Move to a senario a little bit complicated. Suppose $\mathbb{A}_k^n$ be the affine space associated with the vector space $k^n$. Over this space $\mathbb{A}_k^n$, we want to know the affine properties preserved by affine maps. Again, if we know all the affine functions (from $\mathbb{A}_k^n$ to $k$), we can construct the original space $\mathbb{A}_k^n$.

If we keep moving on, to somewhere called differential geometry, things become more clear. We have some coordinate patches, then all functions on the manifold can be (and should be) dealt with by taking the pull-back (locally). Just an example, the cotangent space of a manifold at some point is defined by something on the set of all smooth functions, and its dimension coincide with the dimension of the manifold. You see this is a geometrical property that we can extract if we only know all the functions from a manifold to $\mathbb{R}$.

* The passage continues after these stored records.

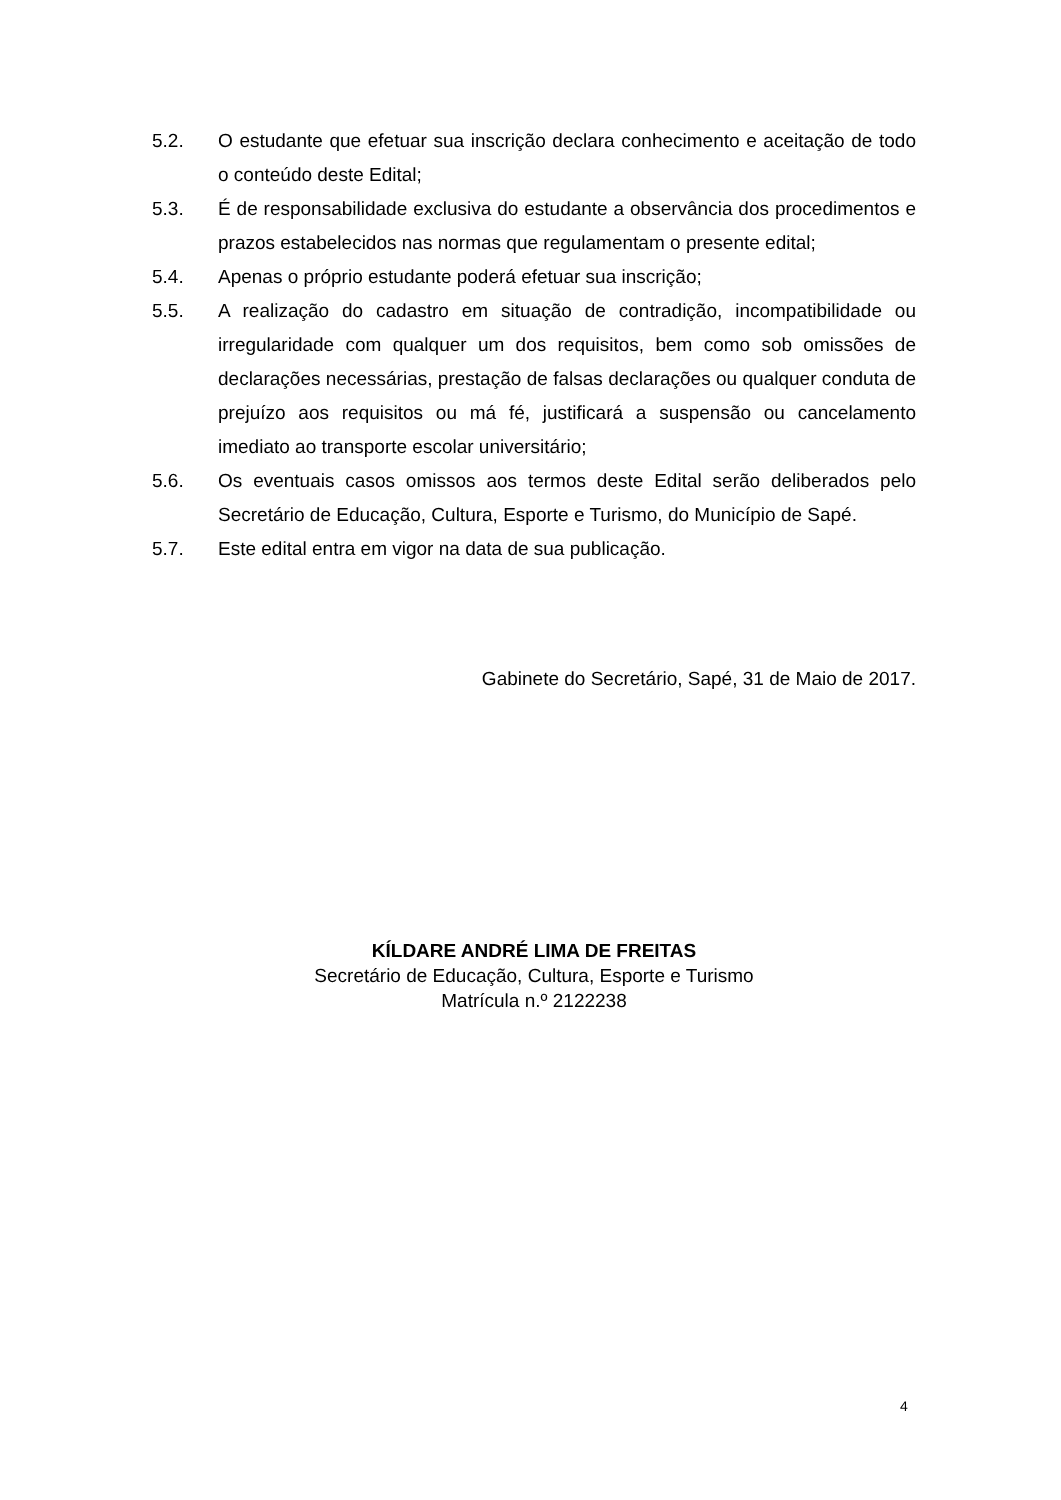5.2. O estudante que efetuar sua inscrição declara conhecimento e aceitação de todo o conteúdo deste Edital;
5.3. É de responsabilidade exclusiva do estudante a observância dos procedimentos e prazos estabelecidos nas normas que regulamentam o presente edital;
5.4. Apenas o próprio estudante poderá efetuar sua inscrição;
5.5. A realização do cadastro em situação de contradição, incompatibilidade ou irregularidade com qualquer um dos requisitos, bem como sob omissões de declarações necessárias, prestação de falsas declarações ou qualquer conduta de prejuízo aos requisitos ou má fé, justificará a suspensão ou cancelamento imediato ao transporte escolar universitário;
5.6. Os eventuais casos omissos aos termos deste Edital serão deliberados pelo Secretário de Educação, Cultura, Esporte e Turismo, do Município de Sapé.
5.7. Este edital entra em vigor na data de sua publicação.
Gabinete do Secretário, Sapé, 31 de Maio de 2017.
KÍLDARE ANDRÉ LIMA DE FREITAS
Secretário de Educação, Cultura, Esporte e Turismo
Matrícula n.º 2122238
4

All the cases are saying, that as long as we know all the functions form some object in our category, to some really simple object in our category, we can always know many properties preserved by the morphisms in this category, even constructing the object again.

Grothendick said something like in the classical algebraic geometries, the way we studied varieties was wrong. This was because varieties should not be defined by the zero locus of some polynomials. Almost all the properties of a space come from studying the set of all possible good functions, so the definition of a space should also be there if we know all the functions. This is basically the scheme. We first know all functions, which form a ring $R$, then we know the space should be $|\mathrm{Spec}~R|$, and the topology on this space is Zariski topology. And $R$ is really the set of functions, while locally we can have more functions.

This pattern also shows in algebraic topology. Suppose we have a compact surface $S$, and we know all the functions from $S^1$ and $S^2$ to $S$, then we already know the fundamental group of $S$ and hence $H_1$. Therefore, we essentially know what $S$ is.

All these do not purely come from algebraic topology, but they are all saying the same thing. In a category, if we know all the morphisms from an object to other object, then this object should be determined uniquely up to isomorphism. I hope this could be helpful.